What you should do =>
Resume the passage on spiking self-organizing maps for speech, picking up right after its final sentence.
[Start Source excerpt]
Competition is realized through a two‑stage winner‑takes‑all mechanism. When a spike train is presented, each neuron computes a similarity measure (often a dot product between the input spike vector and its synaptic weights). The neuron with the highest similarity becomes the winner and emits an inhibitory signal to its lateral neighbors, suppressing their activity. This global lateral inhibition enforces topological ordering on the map while allowing distinct clusters to emerge.

For speech processing, raw audio is first segmented into short frames (e.g., 25 ms with 10 ms overlap) and transformed into spectral features such as Mel‑frequency cepstral coefficients (MFCCs). These continuous features are then encoded into spike trains using either threshold‑based encoding or a leaky‑integrate‑and‑fire (LIF) conversion. The resulting spike sequences are fed into the three SOM variants. During unsupervised training, STDP updates adjust each synapse in proportion to the timing difference between incoming spikes and the neuron’s own firing times, while the winner‑takes‑all rule continuously reshapes the map’s topology. Over many epochs, similar phonetic patterns gravitate toward neighboring neurons, whereas dissimilar patterns occupy distant regions.
[End Source excerpt]
[Start Excerpted records]
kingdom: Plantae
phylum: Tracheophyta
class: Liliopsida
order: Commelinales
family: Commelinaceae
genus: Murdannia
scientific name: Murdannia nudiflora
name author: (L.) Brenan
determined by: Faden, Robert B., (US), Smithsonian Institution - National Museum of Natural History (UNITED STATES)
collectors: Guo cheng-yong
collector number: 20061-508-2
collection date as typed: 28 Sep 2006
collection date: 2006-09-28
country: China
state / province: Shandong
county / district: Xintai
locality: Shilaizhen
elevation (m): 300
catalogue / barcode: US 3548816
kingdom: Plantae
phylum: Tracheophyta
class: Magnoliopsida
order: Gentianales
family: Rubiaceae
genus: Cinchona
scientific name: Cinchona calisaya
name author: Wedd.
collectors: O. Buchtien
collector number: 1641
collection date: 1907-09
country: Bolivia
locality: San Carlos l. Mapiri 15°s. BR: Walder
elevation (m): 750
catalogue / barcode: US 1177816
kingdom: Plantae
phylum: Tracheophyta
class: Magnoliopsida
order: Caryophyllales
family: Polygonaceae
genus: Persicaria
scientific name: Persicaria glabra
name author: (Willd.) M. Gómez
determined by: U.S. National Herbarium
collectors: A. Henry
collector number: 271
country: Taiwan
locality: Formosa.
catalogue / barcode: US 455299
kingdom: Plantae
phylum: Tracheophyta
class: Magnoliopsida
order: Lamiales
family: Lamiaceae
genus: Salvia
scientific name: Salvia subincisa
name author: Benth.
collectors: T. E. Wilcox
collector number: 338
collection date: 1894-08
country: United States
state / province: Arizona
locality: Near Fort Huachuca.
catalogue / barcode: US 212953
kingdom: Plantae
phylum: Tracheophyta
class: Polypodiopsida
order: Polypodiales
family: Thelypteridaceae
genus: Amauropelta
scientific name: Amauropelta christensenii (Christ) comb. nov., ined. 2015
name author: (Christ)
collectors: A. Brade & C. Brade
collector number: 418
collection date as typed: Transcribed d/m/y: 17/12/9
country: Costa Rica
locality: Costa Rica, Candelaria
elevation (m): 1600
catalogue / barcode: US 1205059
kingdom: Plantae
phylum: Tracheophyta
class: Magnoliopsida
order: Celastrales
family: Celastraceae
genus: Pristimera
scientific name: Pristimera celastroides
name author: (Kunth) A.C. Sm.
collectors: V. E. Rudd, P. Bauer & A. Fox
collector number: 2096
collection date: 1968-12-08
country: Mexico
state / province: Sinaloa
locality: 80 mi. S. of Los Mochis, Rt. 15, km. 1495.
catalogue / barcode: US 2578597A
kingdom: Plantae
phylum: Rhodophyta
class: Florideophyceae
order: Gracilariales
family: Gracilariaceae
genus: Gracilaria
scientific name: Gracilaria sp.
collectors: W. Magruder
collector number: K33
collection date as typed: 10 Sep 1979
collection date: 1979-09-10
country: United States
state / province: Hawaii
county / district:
[End Excerpted records]
The output =>
Experimental evaluation uses the TIMIT corpus, a standard benchmark for phoneme‑level speech recognition, and a separate continuous‑speech dataset for word‑level testing. All three models are trained for an equal number of epochs (typically 100) under identical preprocessing and encoding conditions. Performance metrics include phoneme classification accuracy, confusion matrices, convergence speed, and computational overhead. Results show that LIN provides robustness to noise due to its averaging dynamics but suffers from reduced temporal resolution. Pure Spiking‑SOM achieves high resolution for isolated frames but struggles with long‑range dependencies, leading to lower word‑level accuracy. RSSOM, by virtue of its recurrent feedback, captures temporal context across frames, yielding a 3–5 % absolute improvement in both phoneme and word recognition rates compared with non‑recurrent baselines. In speaker‑independent tests, RSSOM attains approximately 87 % phoneme accuracy, surpassing traditional SOM approaches that hover around 82 %.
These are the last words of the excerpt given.